Japon sosyal görgü kuralları, yabancı bir göz için bazen bir dizi çelişki gibi görünebilir. Bir yandan, rameninizi olabildiğince yüksek sesle höpürdetmeniz teşvik edilir; bu, şefinize lezzetli yemeğin keyfini çıkardığınızı gösteren bir iltifattır. Öte yandan, soğuk algınlığınız varsa, bir maske takıp burnunuzu sürekli ve yüksek sesle çekmeniz sosyal açıdan kabul edilebilir, hatta sorumlu bir davranış olarak görülür. Japonya’da, halka açık bir yerde burnunuzu mendille silmek, özellikle de gürültülü bir şekilde, son derece kaba ve iğrenç bir hareket olarak değerlendirilir. Aynı kural, yere tükürmek için de geçerlidir, sokaklarda tükürük lekeleri görmek neredeyse imkansızdır.

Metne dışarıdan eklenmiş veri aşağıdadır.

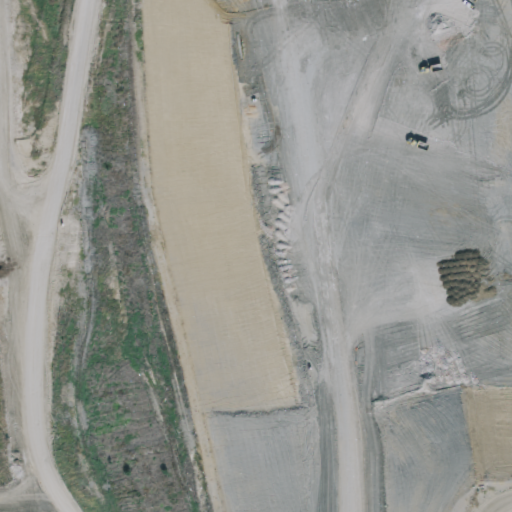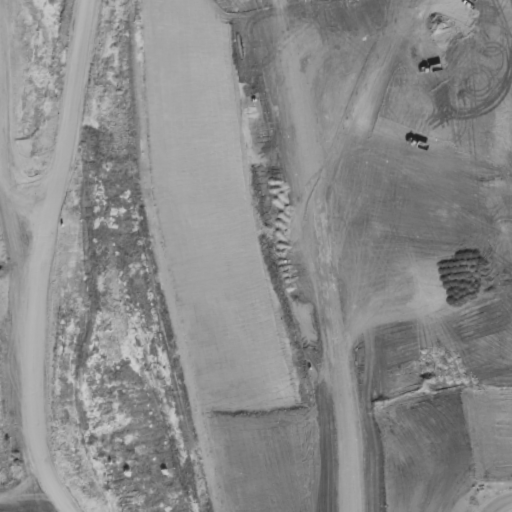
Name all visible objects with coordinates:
landfill: (256, 256)
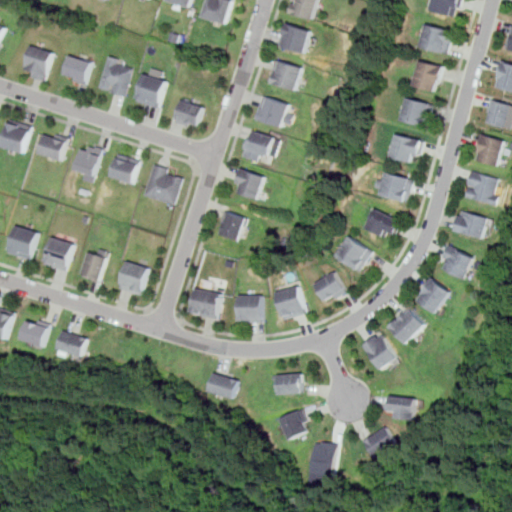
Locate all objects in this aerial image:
building: (187, 2)
building: (185, 3)
road: (476, 4)
building: (449, 6)
building: (450, 6)
building: (306, 7)
building: (306, 7)
building: (222, 9)
building: (222, 10)
building: (3, 30)
building: (2, 31)
building: (298, 36)
building: (440, 36)
building: (298, 37)
building: (439, 38)
building: (510, 42)
building: (511, 43)
building: (42, 61)
building: (42, 61)
building: (82, 68)
building: (82, 68)
building: (287, 73)
building: (121, 74)
building: (288, 74)
building: (432, 74)
building: (431, 75)
building: (506, 75)
building: (120, 76)
building: (507, 76)
building: (155, 89)
building: (155, 90)
building: (278, 110)
building: (278, 111)
building: (419, 111)
building: (420, 111)
building: (193, 112)
building: (501, 112)
building: (0, 113)
building: (192, 113)
road: (108, 118)
building: (20, 134)
building: (20, 136)
building: (261, 143)
building: (58, 144)
building: (264, 144)
building: (56, 146)
building: (409, 147)
building: (410, 147)
building: (493, 149)
building: (494, 149)
building: (92, 159)
road: (203, 159)
building: (92, 162)
road: (212, 164)
building: (129, 166)
building: (129, 168)
building: (252, 182)
building: (168, 183)
building: (253, 183)
building: (167, 184)
building: (400, 185)
building: (399, 186)
building: (486, 186)
building: (487, 186)
road: (183, 211)
building: (385, 221)
building: (385, 222)
building: (475, 222)
building: (475, 223)
building: (236, 224)
building: (237, 225)
building: (27, 241)
building: (27, 242)
building: (63, 252)
building: (357, 252)
building: (357, 252)
building: (63, 253)
building: (461, 260)
building: (462, 260)
building: (98, 263)
building: (98, 265)
building: (137, 276)
building: (137, 277)
building: (332, 286)
building: (333, 286)
building: (439, 294)
building: (439, 294)
building: (294, 300)
building: (210, 301)
building: (294, 301)
building: (209, 302)
building: (254, 306)
building: (254, 307)
road: (165, 315)
building: (7, 319)
building: (7, 323)
building: (412, 323)
road: (349, 324)
building: (412, 324)
building: (40, 330)
building: (40, 332)
building: (76, 342)
building: (76, 342)
building: (384, 349)
building: (385, 350)
road: (338, 367)
building: (294, 382)
building: (294, 383)
building: (228, 384)
building: (227, 385)
building: (406, 405)
building: (406, 406)
building: (298, 423)
building: (298, 423)
building: (384, 441)
building: (385, 441)
building: (327, 461)
building: (327, 463)
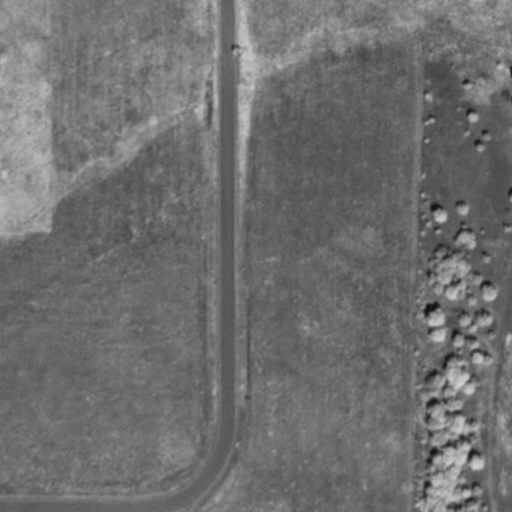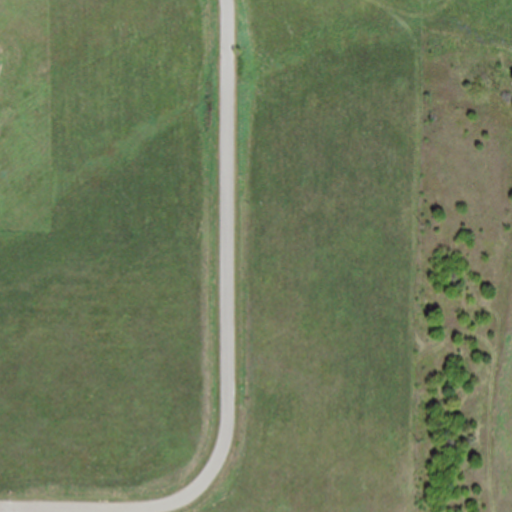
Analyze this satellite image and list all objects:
road: (229, 237)
road: (111, 508)
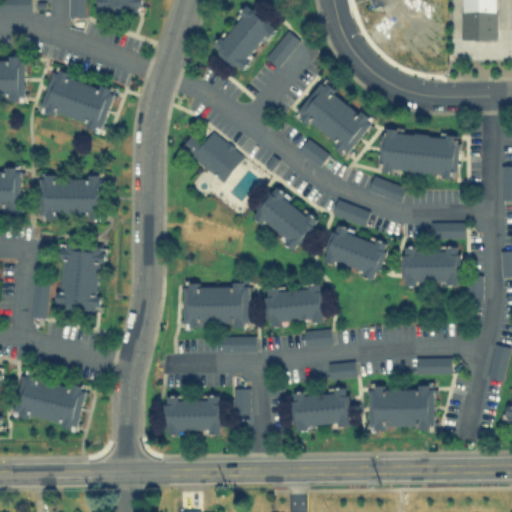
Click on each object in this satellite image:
building: (14, 5)
building: (15, 5)
building: (119, 5)
building: (118, 6)
building: (75, 8)
building: (76, 8)
road: (58, 16)
building: (478, 19)
building: (479, 19)
road: (507, 24)
building: (241, 36)
building: (242, 37)
building: (282, 47)
building: (282, 47)
road: (459, 48)
building: (12, 76)
building: (12, 76)
road: (276, 83)
road: (396, 88)
building: (77, 98)
building: (77, 98)
building: (333, 115)
building: (333, 116)
road: (245, 122)
building: (313, 150)
building: (313, 151)
building: (418, 151)
building: (213, 152)
building: (420, 152)
building: (213, 153)
building: (506, 181)
building: (506, 181)
building: (10, 187)
building: (387, 187)
building: (10, 188)
building: (386, 188)
building: (71, 194)
building: (71, 196)
building: (349, 210)
building: (349, 211)
building: (284, 217)
building: (284, 217)
road: (489, 221)
building: (446, 228)
building: (447, 228)
road: (146, 233)
building: (355, 250)
building: (355, 250)
building: (506, 261)
building: (506, 261)
building: (429, 264)
building: (432, 264)
building: (79, 276)
building: (80, 276)
building: (473, 285)
building: (38, 297)
building: (39, 298)
building: (215, 303)
building: (216, 303)
building: (293, 303)
building: (295, 304)
road: (6, 312)
building: (316, 335)
building: (317, 336)
building: (237, 342)
building: (238, 342)
road: (323, 354)
building: (497, 360)
building: (498, 361)
building: (432, 364)
building: (432, 364)
building: (340, 368)
building: (341, 368)
building: (0, 385)
road: (473, 389)
building: (50, 398)
building: (241, 399)
building: (50, 400)
building: (241, 400)
building: (508, 404)
building: (400, 405)
building: (401, 406)
building: (319, 407)
building: (320, 407)
building: (192, 412)
building: (193, 413)
building: (507, 413)
road: (257, 416)
road: (395, 467)
road: (202, 469)
road: (63, 471)
road: (300, 490)
road: (126, 491)
building: (187, 510)
building: (188, 510)
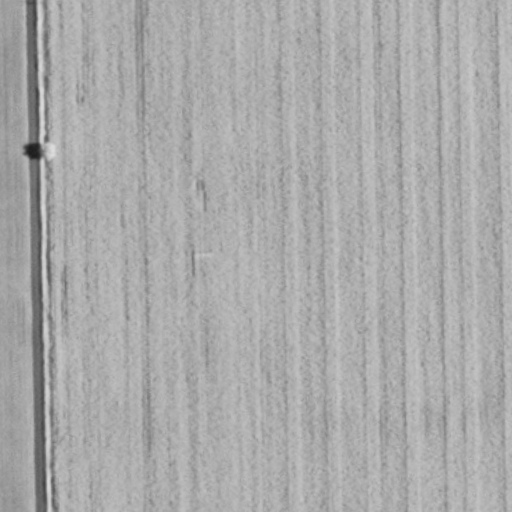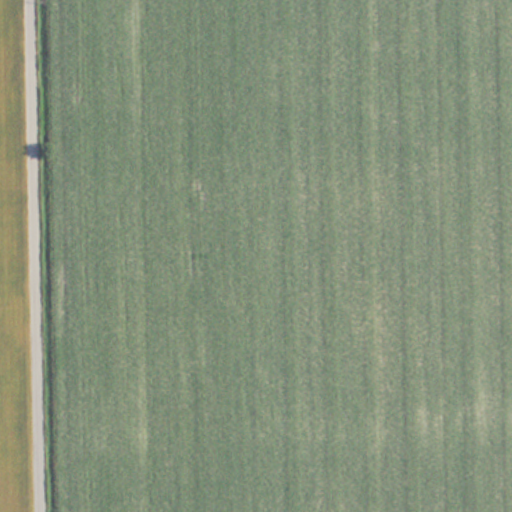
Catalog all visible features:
road: (41, 256)
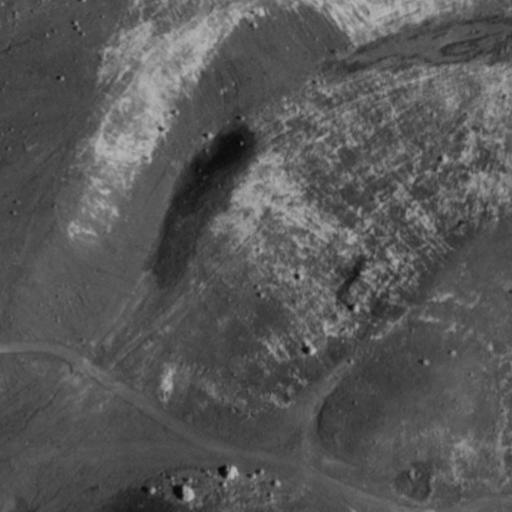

4. Tepki vermeden dikkatlice dinlemek
Kendi kültürümüzde biriyle konuşurken, genellikle sözlü olarak onu bölmemeye, göz teması kurmaya ve sözü bitince cevap vermeye özen gösteririz. Japonya’da ise, tam tersi bir davranış beklenir. Buradaki sanat, “Aizuchi” adı verilen, konuşmaya eşlik eden bir tür sözlü ve sözsüz onaylamadır. Karşınızdaki kişi konuşurken, sizin onu dinlediğinizi ve anladığınızı göstermek için sık sık kısa ifadeler kullanmanız gerekir. “Hai” (Evet), “Ee” (Hımm), “Sō desu ne” (Haklısınız/Öyle) gibi kelimeler veya hafifçe baş sallama, bu dinleme sanatının olmazsa olmaz parçalarıdır. Bir Batılı için bu, ilk başta konuşmayı bölmek gibi gelebilir. Ancak Japon tarafından bakıldığında, karşısında sessizce duran ve donuk bir ifadeyle kendisine bakan biri, ya konuşulanları anlamıyordur ya da konuşmayı hiç umursamıyordur.
Japonya’da trafik genellikle sol taraftan akar, bu da yayaların da çoğu zaman, özellikle de metro istasyonlarındaki kalabalık koridorlarda ve merdivenlerde, sol tarafta yürümesi gerektiği anlamına gelir. Ancak bu kural, ülke genelinde istisnalarla doludur. Örneğin Osaka gibi bağımsız ruhlu şehirlerde, insanlar sağ tarafta yürümeyi tercih edebilir. Bu, kulağa inanılmaz derecede kafa karıştırıcı gelebilir. Peki bir turist olarak nasıl ayak uyduracaksınız? Çözüm aslında basittir: İzleyin ve uyum sağlayın. Metro istasyonları, yürüyen merdivenlerin girişlerinde ve koridorlarında genellikle net ok ve işaretlerle doludur. Kalabalığın akışına kapılın. Eğer bir kaldırımda veya alışveriş caddesinde net bir yönlendirme yoksa, etrafınızdaki insanların yaptığı gibi yapın.